Уля перестала читать, сердце ее забилось часто-часто, словно от испуга. Но это был не испуг, а счастье. Она не мог­ла оторвать глаз от букв, сложившихся в чудесные слова: «Я тебя люблю... я тебя люблю...»

Наконец она стала читать дальше:

«... то я должен быть откровенным. И потому теперь я решил написать тебе правду, даже если ты и не все поймешь.

Я убежал из дому, потому что дома мне было так парши­во, что и представить себе нельзя. Для моего отца суще­ствует одно — водка. А сын ему не нужен, потому что на сына надо тратить деньги. Раньше, когда мама еще была жива, он тоже пил, но мама следила, чтоб он надо мной не изде­вался. ..» Издевался? Что же это такое? Как можно надевать­ся над собственным сыном?.. «И наконец я не выдержал. Я решил, что у меня один выход — поехать к дяде. А если я его не найду, мне крышка.

Я тебя очень прошу, никому про это не говори, ведь это очень страшно — писать так про своего отца. И сожги это письмо. Теперь, когда я познакомился с твоим отцом и еду к дяде, для меня начинается новая жизнь, и я хочу, чтоб от старого не осталось никаких следов.

И ты тоже об этом не думай.

Не знаю, когда мы увидимся, может, не скоро. Но я тебя никогда-никогда не забуду. И кто знает, может, когда-нибудь я приеду и спрошу, помнишь ли ты меня. Зенек».

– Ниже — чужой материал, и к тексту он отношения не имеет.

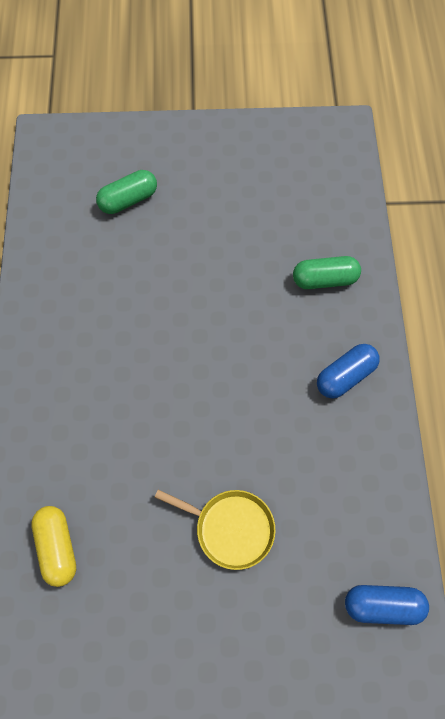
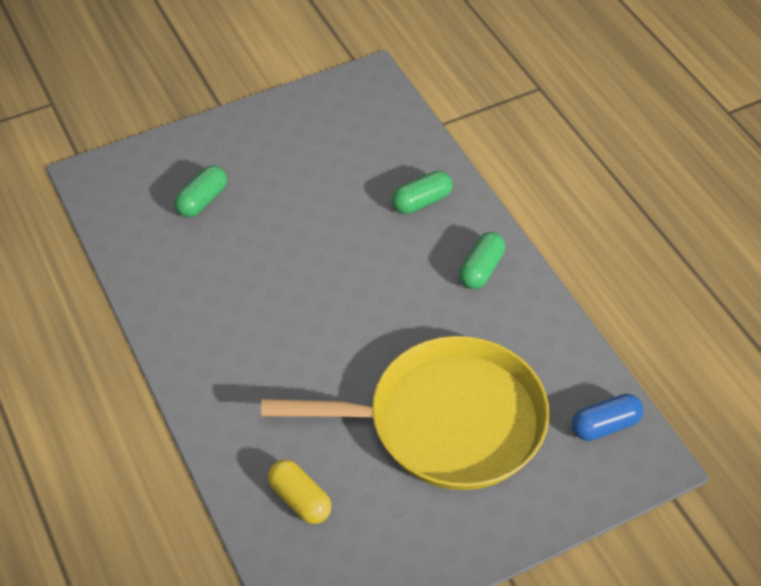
camera: 25 degrees left, 15 degrees down
(230, 528) = (446, 422): yellow pan -> yellow pan, size x2.32
(345, 376) = (481, 269): blue capsule -> green capsule

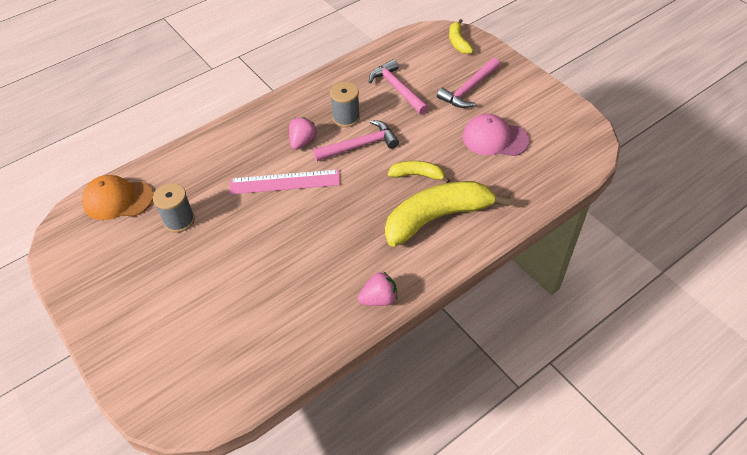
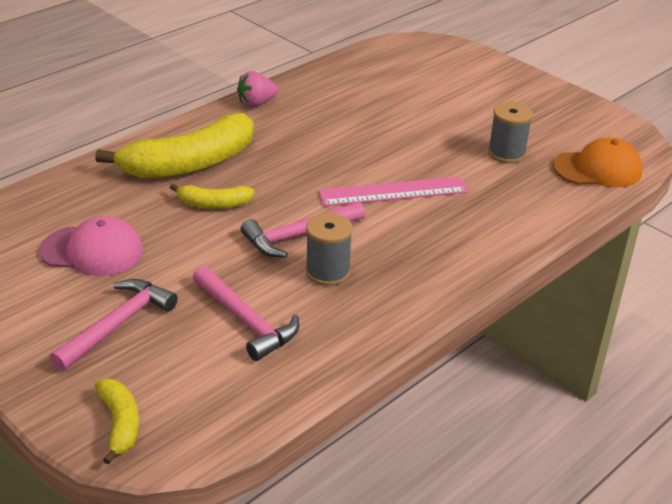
camera: 170 degrees right, 15 degrees down
(302, 142) = (386, 237): pink strawberry -> none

Уля долго сидела на меже среди сжатого поля с письмом на коленях. Подул легкий ветерок, подхватил записку и от­нес ее на жнивье. Девочка подняла ее и снова увидела сло­ва: «...начинается новая жизнь, и пусть от старого не оста­нется никаких следов. И ты об этом не думай».

Она вернулась домой и бросила письмо в огонь.